Clay, hard packed limestone, gravel, dual tracks with grass, and mud when it rains! For the longtime roadie that I am, satisfied only with the smoothest of pavements, a bicycle tour of the Chesapeake and Ohio Canal towpath, which follows the winding course of the Potomac River, will be an exercise in patience.
My bicycle is ready: a Waterford touring frame, fenders, and 700 by 32 randonneur tires. The challenge is for me, the rider, to adapt a lifetime of habits to the unique characteristics of this remarkable passage through the eastern mountains.
For inspiration, I am depending upon George Washington, my spiritual companion on this journey, whose travels along the Potomac River led to its development for commercial and industrial purposes. In 1784, when George made the trip, he was fifty-two and, says biographer Joel Achenbach, “on the cusp of a period of life when deterioration takes hold, when the power fades from the grip, the joints ache, and a strict daily routine becomes appealing.” His military career behind him and the presidency still to come, the patrician master of Mount Vernon headed west to promote his grand idea for his Potomac River.
Since the bicycle had not yet been invented, George had to do the next best thing. He was a superb horseman, having spent his lifetime traveling through the mountainous wilderness to the west—as surveyor, military genius, land speculator, and now as business entrepreneur.
“He traveled light,” Achenbach reports, “with only the provisions that any gentleman would require for a frontier expedition: two kegs of West Indian rum, tea, seven pounds of sugar, a fruity spirit called Cherry Bounce, Madeira and Port wine, oil, mustard, vinegar, and ‘Spices of all sorts.’” He also carried a tent, extra horseshoes, water, fine sheets, and silver cups and spoons. The baggage he sent ahead with three servants and three horses, while he and James Craik, his friend and companion for part of the journey, traveled together.

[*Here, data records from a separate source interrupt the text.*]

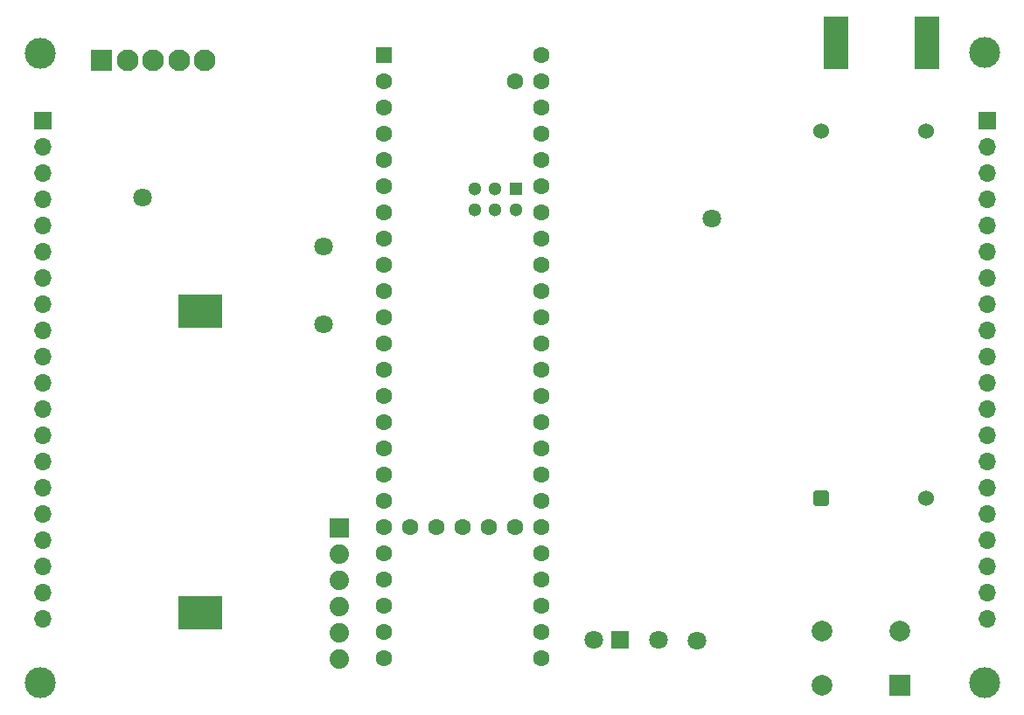
<source format=gbs>
G04 #@! TF.GenerationSoftware,KiCad,Pcbnew,9.0.5*
G04 #@! TF.CreationDate,2026-01-31T11:44:17-08:00*
G04 #@! TF.ProjectId,PocketFT8Xcvr,506f636b-6574-4465-9438-586376722e6b,rev?*
G04 #@! TF.SameCoordinates,Original*
G04 #@! TF.FileFunction,Soldermask,Bot*
G04 #@! TF.FilePolarity,Negative*
%FSLAX46Y46*%
G04 Gerber Fmt 4.6, Leading zero omitted, Abs format (unit mm)*
G04 Created by KiCad (PCBNEW 9.0.5) date 2026-01-31 11:44:17*
%MOMM*%
%LPD*%
G01*
G04 APERTURE LIST*
G04 Aperture macros list*
%AMRoundRect*
0 Rectangle with rounded corners*
0 $1 Rounding radius*
0 $2 $3 $4 $5 $6 $7 $8 $9 X,Y pos of 4 corners*
0 Add a 4 corners polygon primitive as box body*
4,1,4,$2,$3,$4,$5,$6,$7,$8,$9,$2,$3,0*
0 Add four circle primitives for the rounded corners*
1,1,$1+$1,$2,$3*
1,1,$1+$1,$4,$5*
1,1,$1+$1,$6,$7*
1,1,$1+$1,$8,$9*
0 Add four rect primitives between the rounded corners*
20,1,$1+$1,$2,$3,$4,$5,0*
20,1,$1+$1,$4,$5,$6,$7,0*
20,1,$1+$1,$6,$7,$8,$9,0*
20,1,$1+$1,$8,$9,$2,$3,0*%
G04 Aperture macros list end*
%ADD10C,3.000000*%
%ADD11R,1.600000X1.600000*%
%ADD12C,1.600000*%
%ADD13R,1.300000X1.300000*%
%ADD14C,1.300000*%
%ADD15C,1.803200*%
%ADD16R,2.413000X5.080000*%
%ADD17R,1.700000X1.700000*%
%ADD18O,1.700000X1.700000*%
%ADD19R,1.879600X1.879600*%
%ADD20C,1.879600*%
%ADD21RoundRect,0.250000X0.512000X-0.512000X0.512000X0.512000X-0.512000X0.512000X-0.512000X-0.512000X0*%
%ADD22C,1.524000*%
%ADD23R,1.800000X1.800000*%
%ADD24C,1.800000*%
%ADD25R,2.000000X2.000000*%
%ADD26C,2.000000*%
%ADD27R,2.100000X2.100000*%
%ADD28C,2.100000*%
%ADD29R,4.318000X3.302000*%
G04 APERTURE END LIST*
D10*
X106420000Y-54420000D03*
D11*
X139700000Y-54610000D03*
D12*
X139700000Y-57150000D03*
X139700000Y-59690000D03*
X139700000Y-62230000D03*
X139700000Y-64770000D03*
X139700000Y-67310000D03*
X139700000Y-69850000D03*
X139700000Y-72390000D03*
X139700000Y-74930000D03*
X139700000Y-77470000D03*
X139700000Y-80010000D03*
X139700000Y-82550000D03*
X139700000Y-85090000D03*
X139700000Y-87630000D03*
X139700000Y-90170000D03*
X139700000Y-92710000D03*
X139700000Y-95250000D03*
X139700000Y-97790000D03*
X139700000Y-100330000D03*
X139700000Y-102870000D03*
X139700000Y-105410000D03*
X139700000Y-107950000D03*
X139700000Y-110490000D03*
X139700000Y-113030000D03*
X154940000Y-113030000D03*
X154940000Y-110490000D03*
X154940000Y-107950000D03*
X154940000Y-105410000D03*
X154940000Y-102870000D03*
X154940000Y-100330000D03*
X154940000Y-97790000D03*
X154940000Y-95250000D03*
X154940000Y-92710000D03*
X154940000Y-90170000D03*
X154940000Y-87630000D03*
X154940000Y-85090000D03*
X154940000Y-82550000D03*
X154940000Y-80010000D03*
X154940000Y-77470000D03*
X154940000Y-74930000D03*
X154940000Y-72390000D03*
X154940000Y-69850000D03*
X154940000Y-67310000D03*
X154940000Y-64770000D03*
X154940000Y-62230000D03*
X154940000Y-59690000D03*
X154940000Y-57150000D03*
X154940000Y-54610000D03*
X152400000Y-57150000D03*
X142240000Y-100330000D03*
X144780000Y-100330000D03*
X147320000Y-100330000D03*
X149860000Y-100330000D03*
X152400000Y-100330000D03*
D13*
X152501600Y-67580000D03*
D14*
X150501600Y-67580000D03*
X148501600Y-67580000D03*
X148501600Y-69580000D03*
X150501600Y-69580000D03*
X152501600Y-69580000D03*
D15*
X116390000Y-68430000D03*
D16*
X183537000Y-53460000D03*
X192300000Y-53460000D03*
D10*
X106420000Y-115380000D03*
D17*
X198120000Y-60960000D03*
D18*
X198120000Y-63500000D03*
X198120000Y-66040000D03*
X198120000Y-68580000D03*
X198120000Y-71120000D03*
X198120000Y-73660000D03*
X198120000Y-76200000D03*
X198120000Y-78740000D03*
X198120000Y-81280000D03*
X198120000Y-83820000D03*
X198120000Y-86360000D03*
X198120000Y-88900000D03*
X198120000Y-91440000D03*
X198120000Y-93980000D03*
X198120000Y-96520000D03*
X198120000Y-99060000D03*
X198120000Y-101600000D03*
X198120000Y-104140000D03*
X198120000Y-106680000D03*
X198120000Y-109220000D03*
D10*
X197860000Y-115380000D03*
D19*
X135400000Y-100400000D03*
D20*
X135400000Y-102940000D03*
X135400000Y-105480000D03*
X135400000Y-108020000D03*
X135400000Y-110560000D03*
X135400000Y-113100000D03*
D15*
X133900000Y-80650000D03*
X171490000Y-70400000D03*
D21*
X182050000Y-97560000D03*
D22*
X192210000Y-97560000D03*
X182050000Y-62000000D03*
X192210000Y-62000000D03*
D23*
X162550000Y-111225000D03*
D24*
X160010000Y-111225000D03*
D25*
X189710000Y-115650000D03*
D26*
X182110000Y-115670000D03*
X189670000Y-110410000D03*
X182110000Y-110410000D03*
D15*
X133900000Y-73150000D03*
X166350000Y-111240000D03*
D27*
X112400000Y-55150000D03*
D28*
X114900000Y-55150000D03*
X117400000Y-55150000D03*
X119900000Y-55150000D03*
X122400000Y-55150000D03*
D17*
X106680000Y-60960000D03*
D18*
X106680000Y-63500000D03*
X106680000Y-66040000D03*
X106680000Y-68580000D03*
X106680000Y-71120000D03*
X106680000Y-73660000D03*
X106680000Y-76200000D03*
X106680000Y-78740000D03*
X106680000Y-81280000D03*
X106680000Y-83820000D03*
X106680000Y-86360000D03*
X106680000Y-88900000D03*
X106680000Y-91440000D03*
X106680000Y-93980000D03*
X106680000Y-96520000D03*
X106680000Y-99060000D03*
X106680000Y-101600000D03*
X106680000Y-104140000D03*
X106680000Y-106680000D03*
X106680000Y-109220000D03*
D10*
X197860000Y-54310000D03*
D15*
X170030000Y-111340000D03*
D29*
X121920000Y-108585000D03*
X121920000Y-79375000D03*
M02*

</source>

Their first miles were through tired tidewater land, ravaged and wasted by a century of tobacco culture, with many of its fields reverting back to forestland. The scattered dwellings they passed were primitive, and the taverns and public places little better. Although the population was growing and commerce was increasing, there were many signs of decay, which George would see. “He had to wonder, in his moments of doubt” Achenbach suggests, “if the world would improve over time—if order would eventually trump chaos.”
It is hard for modern travelers to imagine what passed for roads. Achenbach’s description notes that often they were tunnels in the vegetation, “diabolical combinations of holes, mires, and tree stumps…The more a road was traveled by horses and wagons, the more the surface became chewed up and rutted, and eventually the whole track would be lower than the surrounding terrain, ensuring that water would flow into it…Roads were not self-healing, and eventually the track through the woods would not really be a road at all, just a linear bog.”
During the 1800s, canals and their towpaths promised improved routes for travel. Water levels could be kept consistent and towpaths made it possible to use animal power to keep the boats moving through most of the year and in both directions. It is our good fortune that some of these routes through difficult terrain—such as the Chesapeake and Ohio Canal—have been preserved. They help us understand how America’s industrial prowess developed and why there was such a constant push for better roads throughout these early years of our nation’s rapid spread across the continent.
A bicycle journey along the C & O Canal can provide one more lesson for all who travel this quiet passage through the eastern mountains. It can increase our gratitude that sometimes the entrepreneurs and politicians lose the battle with Nature. Despite everything that he could do, the Father of our country and one of its wisest statesmen, misjudged what the Potomac could become. Its contorted course through the mountains and its sylvan topography were too much to overcome. Here, Nature’s passive resistance persisted and even yet, nearly four hundred years after early settlement, we still can see some of our world a lot like it used to be.
Bibliographical note: Quotations and the map of George Washington’s 1784 tour are taken from The Grand Idea: George Washington’s Potomac and the Race to the West by Joel Achenbach (New York: Simon & Schuster, 2004).